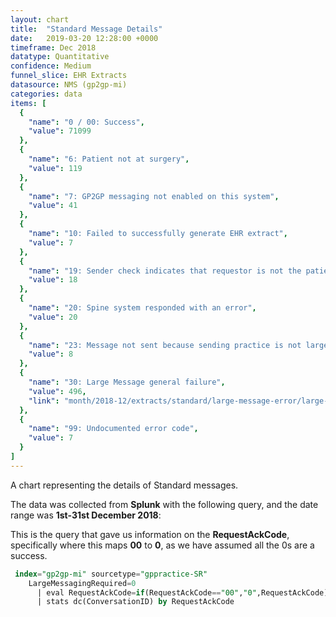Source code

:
 ```yaml
---
layout: chart
title:  "Standard Message Details"
date:   2019-03-20 12:28:00 +0000
timeframe: Dec 2018
datatype: Quantitative
confidence: Medium
funnel_slice: EHR Extracts
datasource: NMS (gp2gp-mi)
categories: data
items: [
  {
    "name": "0 / 00: Success",
    "value": 71099
  },
  {
    "name": "6: Patient not at surgery",
    "value": 119
  },
  {
    "name": "7: GP2GP messaging not enabled on this system",
    "value": 41
  },
  {
    "name": "10: Failed to successfully generate EHR extract",
    "value": 7
  },
  {
    "name": "19: Sender check indicates that requestor is not the patients current health care provider",
    "value": 18
  },
  {
    "name": "20: Spine system responded with an error",
    "value": 20
  },
  {
    "name": "23: Message not sent because sending practice is not large message compliant",
    "value": 8
  },
  {
    "name": "30: Large Message general failure",
    "value": 496,
    "link": "month/2018-12/extracts/standard/large-message-error/large-message-error"
  },
  {
    "name": "99: Undocumented error code",
    "value": 7
  }
]
---
```

A chart representing the details of Standard messages.

The data was collected from **Splunk** with the following query, and the date range was **1st-31st December 2018**:

This is the query that gave us information on the **RequestAckCode**, specifically where this maps **00** to **0**, as we have assumed all the 0s are a success.
```sql
 index="gp2gp-mi" sourcetype="gppractice-SR"
    LargeMessagingRequired=0
      | eval RequestAckCode=if(RequestAckCode=="00","0",RequestAckCode)
      | stats dc(ConversationID) by RequestAckCode
```
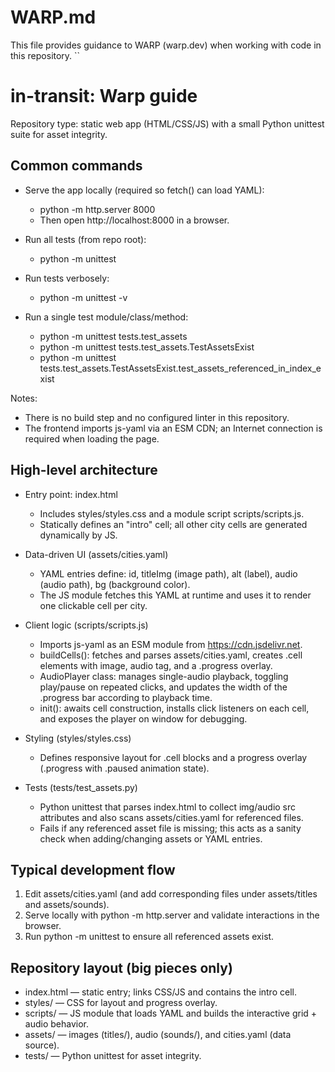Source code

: # WARP.md

This file provides guidance to WARP (warp.dev) when working with code in this repository.
``

# in-transit: Warp guide

Repository type: static web app (HTML/CSS/JS) with a small Python unittest suite for asset integrity.

## Common commands

- Serve the app locally (required so fetch() can load YAML):
  - python -m http.server 8000
  - Then open http://localhost:8000 in a browser.

- Run all tests (from repo root):
  - python -m unittest

- Run tests verbosely:
  - python -m unittest -v

- Run a single test module/class/method:
  - python -m unittest tests.test_assets
  - python -m unittest tests.test_assets.TestAssetsExist
  - python -m unittest tests.test_assets.TestAssetsExist.test_assets_referenced_in_index_exist

Notes:
- There is no build step and no configured linter in this repository.
- The frontend imports js-yaml via an ESM CDN; an Internet connection is required when loading the page.

## High-level architecture

- Entry point: index.html
  - Includes styles/styles.css and a module script scripts/scripts.js.
  - Statically defines an "intro" cell; all other city cells are generated dynamically by JS.

- Data-driven UI (assets/cities.yaml)
  - YAML entries define: id, titleImg (image path), alt (label), audio (audio path), bg (background color).
  - The JS module fetches this YAML at runtime and uses it to render one clickable cell per city.

- Client logic (scripts/scripts.js)
  - Imports js-yaml as an ESM module from https://cdn.jsdelivr.net.
  - buildCells(): fetches and parses assets/cities.yaml, creates .cell elements with image, audio tag, and a .progress overlay.
  - AudioPlayer class: manages single-audio playback, toggling play/pause on repeated clicks, and updates the width of the .progress bar according to playback time.
  - init(): awaits cell construction, installs click listeners on each cell, and exposes the player on window for debugging.

- Styling (styles/styles.css)
  - Defines responsive layout for .cell blocks and a progress overlay (.progress with .paused animation state).

- Tests (tests/test_assets.py)
  - Python unittest that parses index.html to collect img/audio src attributes and also scans assets/cities.yaml for referenced files.
  - Fails if any referenced asset file is missing; this acts as a sanity check when adding/changing assets or YAML entries.

## Typical development flow

1) Edit assets/cities.yaml (and add corresponding files under assets/titles and assets/sounds).
2) Serve locally with python -m http.server and validate interactions in the browser.
3) Run python -m unittest to ensure all referenced assets exist.

## Repository layout (big pieces only)

- index.html — static entry; links CSS/JS and contains the intro cell.
- styles/ — CSS for layout and progress overlay.
- scripts/ — JS module that loads YAML and builds the interactive grid + audio behavior.
- assets/ — images (titles/), audio (sounds/), and cities.yaml (data source).
- tests/ — Python unittest for asset integrity.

- [Activity]
When you reach the line in the material above that holds "- AudioPlayer class: manages", begin reproducing lines exactly, and stop after the line that holds "## Repository layout (big pieces only)".

- [Your solution]
  - AudioPlayer class: manages single-audio playback, toggling play/pause on repeated clicks, and updates the width of the .progress bar according to playback time.
  - init(): awaits cell construction, installs click listeners on each cell, and exposes the player on window for debugging.

- Styling (styles/styles.css)
  - Defines responsive layout for .cell blocks and a progress overlay (.progress with .paused animation state).

- Tests (tests/test_assets.py)
  - Python unittest that parses index.html to collect img/audio src attributes and also scans assets/cities.yaml for referenced files.
  - Fails if any referenced asset file is missing; this acts as a sanity check when adding/changing assets or YAML entries.

## Typical development flow

1) Edit assets/cities.yaml (and add corresponding files under assets/titles and assets/sounds).
2) Serve locally with python -m http.server and validate interactions in the browser.
3) Run python -m unittest to ensure all referenced assets exist.

## Repository layout (big pieces only)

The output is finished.